Hearing Aid Wearers Reduce Dementia Risk – New Study Finds

We’ve mentioned the correlation between hearing loss and dementia before but now a new study (reported on the BSHAA – British Society of Hearing Aid Audiologists – website and many others) has concluded that people who wear a hearing aid for age-related hearing problems maintain better brain function than those who do not. The study suggests they could be reducing the risk of dementia too

The study research, PROTECT, conducted by the University of Exeter and King’s College London studied 25,000 people aged 50 or over, online and presented their findings at the Alzheimer’s Association International Conference in Los Angeles in July (2019). They concluded that people who wear a hearing aid for age-related hearing problems maintain better brain function over time than those who do not.
The findings provide evidence that encouraging people to wear an effective hearing aid may help to protect their brains and reduce the risk of dementia.
It builds on important research in recent years pulled together by the Lancet Commission on Dementia Prevention, Intervention and Care, through which hearing loss emerged as an important risk factor for dementia. This latest research now suggests that wearing a hearing aid may mitigate that risk.
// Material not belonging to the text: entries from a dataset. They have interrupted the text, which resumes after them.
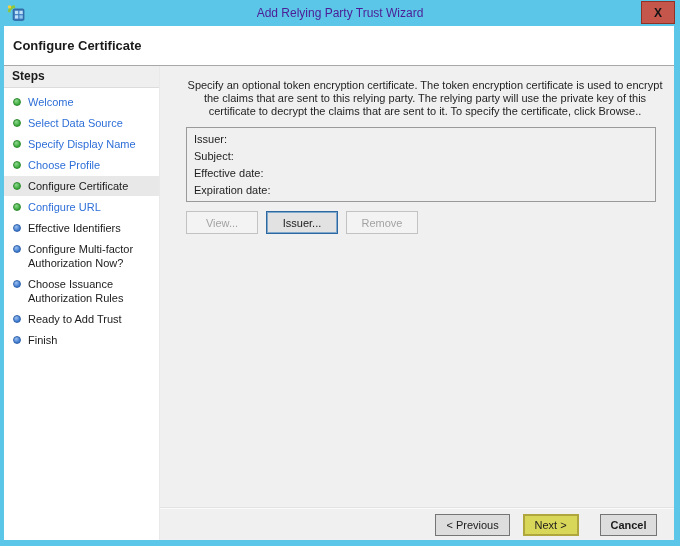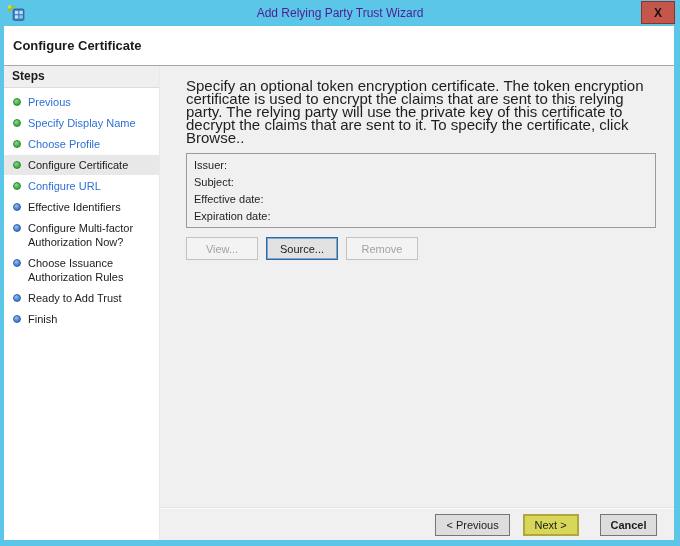"Specify an optional token encryption" .desc { font-size: 15px -> 11px; text-align: none -> center }
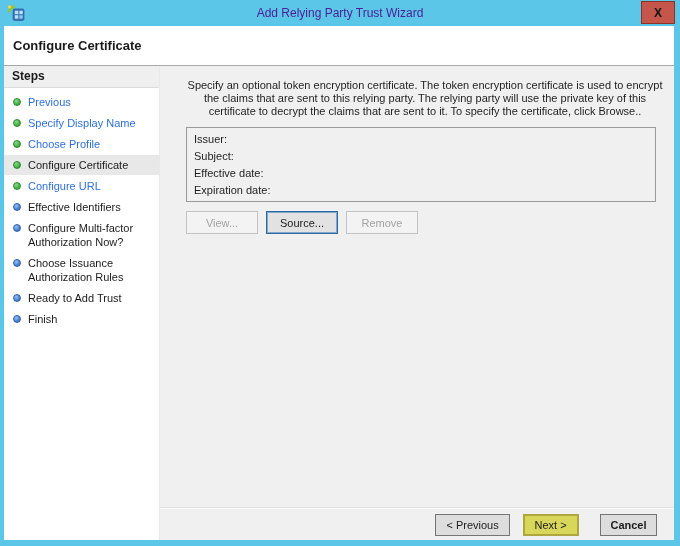"Previous" span.step-label { text: Previous -> Welcome }
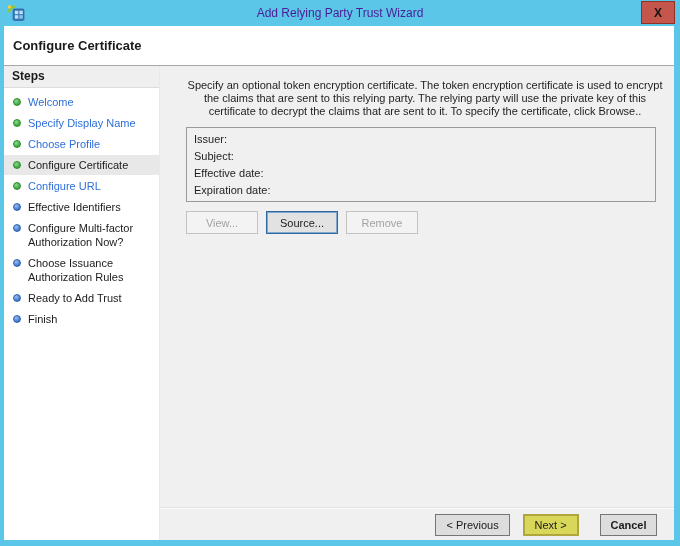"Select Data Source" div.step-item { html: none -> <div> <span></span> <span>Select Data Source</span> </div> }
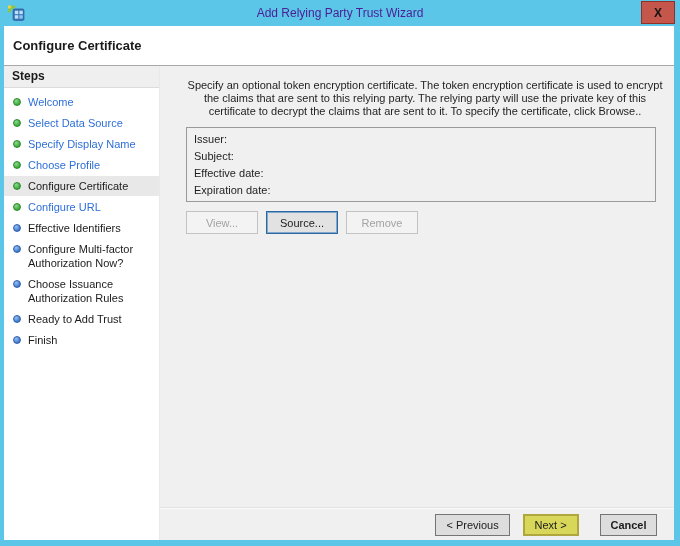"Source..." button.btn { text: Source -> Issuer }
In the research, both groups undertook annual cognitive tests over two years. After that time, the group who wore hearing aids performed better in measures assessing working memory and aspects of attention than those who did not. On one attention measure, people who wore hearing aids showed faster reaction times – in everyday terms, this is a reflection of concentration, for example, ‘straining to hear a sound’, ‘peering closely at an object of great interest’, ‘listening intently to someone speaking’.
PROTECT lead Dr. Anne Corbett, from the University of Exeter said: “Previous research has shown that hearing loss is linked to a loss of brain function, memory and an increased risk of dementia. Our work is one of the largest studies to look at the impact of wearing hearing aids, and suggests that wearing a hearing aid could actually protect the brain. We now need more research and a clinical trial to test this and perhaps feed into policy to help keep people healthy in later life.”
Professor Clive Ballard, of the University of Exeter Medical School, said: “We know that we could reduce dementia risk by a third if we all took action from mid-life. This research is part of an essential body of work to find out what really works to keep our brains healthy. This is an early finding and needs more investigation, yet it has exciting potential. The message here is that if you’re advised you need a hearing aid, find one that works for you. At the very least it will improve your hearing and it could help keep your brain sharp too.”
The research poster presented at the Alzheimer’s Association International Conference is entitled ‘Use of Hearing Aids in Older Adults with Hearing Loss Is Associated with Improved Cognitive Trajectory’.